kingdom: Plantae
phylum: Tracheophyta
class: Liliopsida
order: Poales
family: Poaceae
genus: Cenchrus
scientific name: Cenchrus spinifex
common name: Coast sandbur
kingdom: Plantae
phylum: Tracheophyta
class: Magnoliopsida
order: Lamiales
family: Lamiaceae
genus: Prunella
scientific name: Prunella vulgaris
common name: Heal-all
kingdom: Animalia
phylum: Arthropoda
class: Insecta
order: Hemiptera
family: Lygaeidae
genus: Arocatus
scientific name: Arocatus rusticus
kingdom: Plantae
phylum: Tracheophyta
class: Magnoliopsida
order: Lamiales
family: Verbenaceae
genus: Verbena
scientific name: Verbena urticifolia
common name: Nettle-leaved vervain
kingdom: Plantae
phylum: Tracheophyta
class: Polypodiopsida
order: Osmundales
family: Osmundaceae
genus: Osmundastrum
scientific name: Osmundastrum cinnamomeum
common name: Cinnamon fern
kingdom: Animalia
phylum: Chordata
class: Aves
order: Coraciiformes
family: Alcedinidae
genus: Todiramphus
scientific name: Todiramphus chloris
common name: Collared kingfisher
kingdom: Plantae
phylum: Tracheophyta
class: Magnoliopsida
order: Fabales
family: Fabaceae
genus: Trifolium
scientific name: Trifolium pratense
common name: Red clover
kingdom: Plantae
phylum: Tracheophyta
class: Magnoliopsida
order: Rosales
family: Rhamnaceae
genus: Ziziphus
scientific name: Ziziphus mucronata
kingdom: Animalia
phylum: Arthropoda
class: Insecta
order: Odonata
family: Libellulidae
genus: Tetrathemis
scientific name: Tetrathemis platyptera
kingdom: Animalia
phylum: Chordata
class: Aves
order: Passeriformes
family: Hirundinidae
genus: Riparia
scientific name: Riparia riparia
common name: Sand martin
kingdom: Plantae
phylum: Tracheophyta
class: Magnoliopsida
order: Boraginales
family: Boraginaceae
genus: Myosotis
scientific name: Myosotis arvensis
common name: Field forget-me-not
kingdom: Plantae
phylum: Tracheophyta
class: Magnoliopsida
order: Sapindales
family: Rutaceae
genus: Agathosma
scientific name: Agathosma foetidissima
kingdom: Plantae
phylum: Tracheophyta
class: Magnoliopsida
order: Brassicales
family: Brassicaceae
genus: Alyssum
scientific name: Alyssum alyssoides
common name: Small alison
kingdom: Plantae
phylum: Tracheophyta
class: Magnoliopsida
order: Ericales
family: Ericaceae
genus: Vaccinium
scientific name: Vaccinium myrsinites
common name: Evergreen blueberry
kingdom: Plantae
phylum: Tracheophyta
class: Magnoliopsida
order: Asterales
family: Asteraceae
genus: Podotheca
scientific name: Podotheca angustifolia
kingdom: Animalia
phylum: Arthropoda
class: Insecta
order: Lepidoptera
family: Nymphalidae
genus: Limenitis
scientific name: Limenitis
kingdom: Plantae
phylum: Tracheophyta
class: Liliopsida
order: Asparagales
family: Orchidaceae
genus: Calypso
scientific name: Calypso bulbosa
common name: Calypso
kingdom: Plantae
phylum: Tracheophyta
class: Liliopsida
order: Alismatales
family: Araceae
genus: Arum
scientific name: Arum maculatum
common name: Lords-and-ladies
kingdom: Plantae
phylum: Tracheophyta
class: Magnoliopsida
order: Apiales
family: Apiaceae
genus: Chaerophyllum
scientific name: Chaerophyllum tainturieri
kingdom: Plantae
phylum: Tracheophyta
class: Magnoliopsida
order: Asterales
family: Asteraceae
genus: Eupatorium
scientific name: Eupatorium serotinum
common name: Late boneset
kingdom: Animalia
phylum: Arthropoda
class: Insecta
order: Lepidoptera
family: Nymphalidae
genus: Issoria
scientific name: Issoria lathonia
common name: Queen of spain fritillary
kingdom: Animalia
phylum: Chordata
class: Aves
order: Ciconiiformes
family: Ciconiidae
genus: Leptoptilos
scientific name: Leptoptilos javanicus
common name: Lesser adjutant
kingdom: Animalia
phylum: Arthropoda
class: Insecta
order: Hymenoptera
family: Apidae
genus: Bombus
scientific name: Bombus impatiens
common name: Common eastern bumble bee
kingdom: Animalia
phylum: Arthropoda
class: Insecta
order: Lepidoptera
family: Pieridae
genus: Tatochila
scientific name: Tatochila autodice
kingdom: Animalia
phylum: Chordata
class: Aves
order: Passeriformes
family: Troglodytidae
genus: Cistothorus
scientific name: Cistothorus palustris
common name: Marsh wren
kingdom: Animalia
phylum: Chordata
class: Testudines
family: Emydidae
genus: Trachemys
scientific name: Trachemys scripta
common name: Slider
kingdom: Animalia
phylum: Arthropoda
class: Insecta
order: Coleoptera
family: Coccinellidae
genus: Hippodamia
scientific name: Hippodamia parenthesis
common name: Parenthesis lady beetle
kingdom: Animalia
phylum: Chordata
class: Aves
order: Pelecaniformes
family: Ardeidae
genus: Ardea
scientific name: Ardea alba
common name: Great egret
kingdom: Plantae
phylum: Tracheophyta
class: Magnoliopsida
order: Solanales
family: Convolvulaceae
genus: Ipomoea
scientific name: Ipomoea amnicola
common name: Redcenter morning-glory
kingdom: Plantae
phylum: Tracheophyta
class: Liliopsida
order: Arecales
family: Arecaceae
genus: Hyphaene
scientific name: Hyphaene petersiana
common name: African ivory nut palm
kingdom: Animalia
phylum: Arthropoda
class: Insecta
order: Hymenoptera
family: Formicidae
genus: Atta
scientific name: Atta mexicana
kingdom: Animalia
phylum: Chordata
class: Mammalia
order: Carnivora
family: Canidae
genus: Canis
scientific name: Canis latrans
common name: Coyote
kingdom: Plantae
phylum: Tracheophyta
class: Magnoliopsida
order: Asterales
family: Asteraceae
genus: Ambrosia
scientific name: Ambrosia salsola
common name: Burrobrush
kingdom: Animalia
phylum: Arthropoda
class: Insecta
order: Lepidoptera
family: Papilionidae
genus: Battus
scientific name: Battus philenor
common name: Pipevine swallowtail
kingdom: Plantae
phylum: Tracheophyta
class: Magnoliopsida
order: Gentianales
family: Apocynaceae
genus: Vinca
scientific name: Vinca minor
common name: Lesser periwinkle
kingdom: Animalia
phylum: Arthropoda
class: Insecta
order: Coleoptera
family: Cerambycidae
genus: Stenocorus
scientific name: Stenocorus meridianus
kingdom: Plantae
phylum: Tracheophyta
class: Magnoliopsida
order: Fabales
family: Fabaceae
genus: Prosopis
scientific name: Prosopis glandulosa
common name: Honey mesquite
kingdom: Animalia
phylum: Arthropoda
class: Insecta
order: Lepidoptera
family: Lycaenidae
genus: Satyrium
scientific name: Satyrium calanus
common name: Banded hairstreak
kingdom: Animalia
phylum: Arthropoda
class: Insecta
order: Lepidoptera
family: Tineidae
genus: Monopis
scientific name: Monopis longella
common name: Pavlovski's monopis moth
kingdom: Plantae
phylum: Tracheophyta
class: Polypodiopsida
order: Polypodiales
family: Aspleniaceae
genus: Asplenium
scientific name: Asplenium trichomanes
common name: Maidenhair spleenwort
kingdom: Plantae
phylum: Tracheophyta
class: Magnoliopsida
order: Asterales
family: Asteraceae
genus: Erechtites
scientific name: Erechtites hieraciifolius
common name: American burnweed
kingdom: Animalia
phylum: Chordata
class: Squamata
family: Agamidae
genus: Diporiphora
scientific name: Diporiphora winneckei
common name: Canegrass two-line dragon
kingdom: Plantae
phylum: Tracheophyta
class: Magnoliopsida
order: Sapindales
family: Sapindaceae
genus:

# # # #

EXERCISE AIM: Please convert the item lines from the line containing "scientific name: Ipomoea amnicola" up to and including the line containing "scientific name: Asplenium trichomanes" into a Markdown table. Use two columns, Row and Item line, number each row, and skip any blank lines.

FINISHED TASK:
| Row | Item line |
|---|---|
| 1 | scientific name: Ipomoea amnicola |
| 2 | common name: Redcenter morning-glory |
| 3 | kingdom: Plantae |
| 4 | phylum: Tracheophyta |
| 5 | class: Liliopsida |
| 6 | order: Arecales |
| 7 | family: Arecaceae |
| 8 | genus: Hyphaene |
| 9 | scientific name: Hyphaene petersiana |
| 10 | common name: African ivory nut palm |
| 11 | kingdom: Animalia |
| 12 | phylum: Arthropoda |
| 13 | class: Insecta |
| 14 | order: Hymenoptera |
| 15 | family: Formicidae |
| 16 | genus: Atta |
| 17 | scientific name: Atta mexicana |
| 18 | kingdom: Animalia |
| 19 | phylum: Chordata |
| 20 | class: Mammalia |
| 21 | order: Carnivora |
| 22 | family: Canidae |
| 23 | genus: Canis |
| 24 | scientific name: Canis latrans |
| 25 | common name: Coyote |
| 26 | kingdom: Plantae |
| 27 | phylum: Tracheophyta |
| 28 | class: Magnoliopsida |
| 29 | order: Asterales |
| 30 | family: Asteraceae |
| 31 | genus: Ambrosia |
| 32 | scientific name: Ambrosia salsola |
| 33 | common name: Burrobrush |
| 34 | kingdom: Animalia |
| 35 | phylum: Arthropoda |
| 36 | class: Insecta |
| 37 | order: Lepidoptera |
| 38 | family: Papilionidae |
| 39 | genus: Battus |
| 40 | scientific name: Battus philenor |
| 41 | common name: Pipevine swallowtail |
| 42 | kingdom: Plantae |
| 43 | phylum: Tracheophyta |
| 44 | class: Magnoliopsida |
| 45 | order: Gentianales |
| 46 | family: Apocynaceae |
| 47 | genus: Vinca |
| 48 | scientific name: Vinca minor |
| 49 | common name: Lesser periwinkle |
| 50 | kingdom: Animalia |
| 51 | phylum: Arthropoda |
| 52 | class: Insecta |
| 53 | order: Coleoptera |
| 54 | family: Cerambycidae |
| 55 | genus: Stenocorus |
| 56 | scientific name: Stenocorus meridianus |
| 57 | kingdom: Plantae |
| 58 | phylum: Tracheophyta |
| 59 | class: Magnoliopsida |
| 60 | order: Fabales |
| 61 | family: Fabaceae |
| 62 | genus: Prosopis |
| 63 | scientific name: Prosopis glandulosa |
| 64 | common name: Honey mesquite |
| 65 | kingdom: Animalia |
| 66 | phylum: Arthropoda |
| 67 | class: Insecta |
| 68 | order: Lepidoptera |
| 69 | family: Lycaenidae |
| 70 | genus: Satyrium |
| 71 | scientific name: Satyrium calanus |
| 72 | common name: Banded hairstreak |
| 73 | kingdom: Animalia |
| 74 | phylum: Arthropoda |
| 75 | class: Insecta |
| 76 | order: Lepidoptera |
| 77 | family: Tineidae |
| 78 | genus: Monopis |
| 79 | scientific name: Monopis longella |
| 80 | common name: Pavlovski's monopis moth |
| 81 | kingdom: Plantae |
| 82 | phylum: Tracheophyta |
| 83 | class: Polypodiopsida |
| 84 | order: Polypodiales |
| 85 | family: Aspleniaceae |
| 86 | genus: Asplenium |
| 87 | scientific name: Asplenium trichomanes |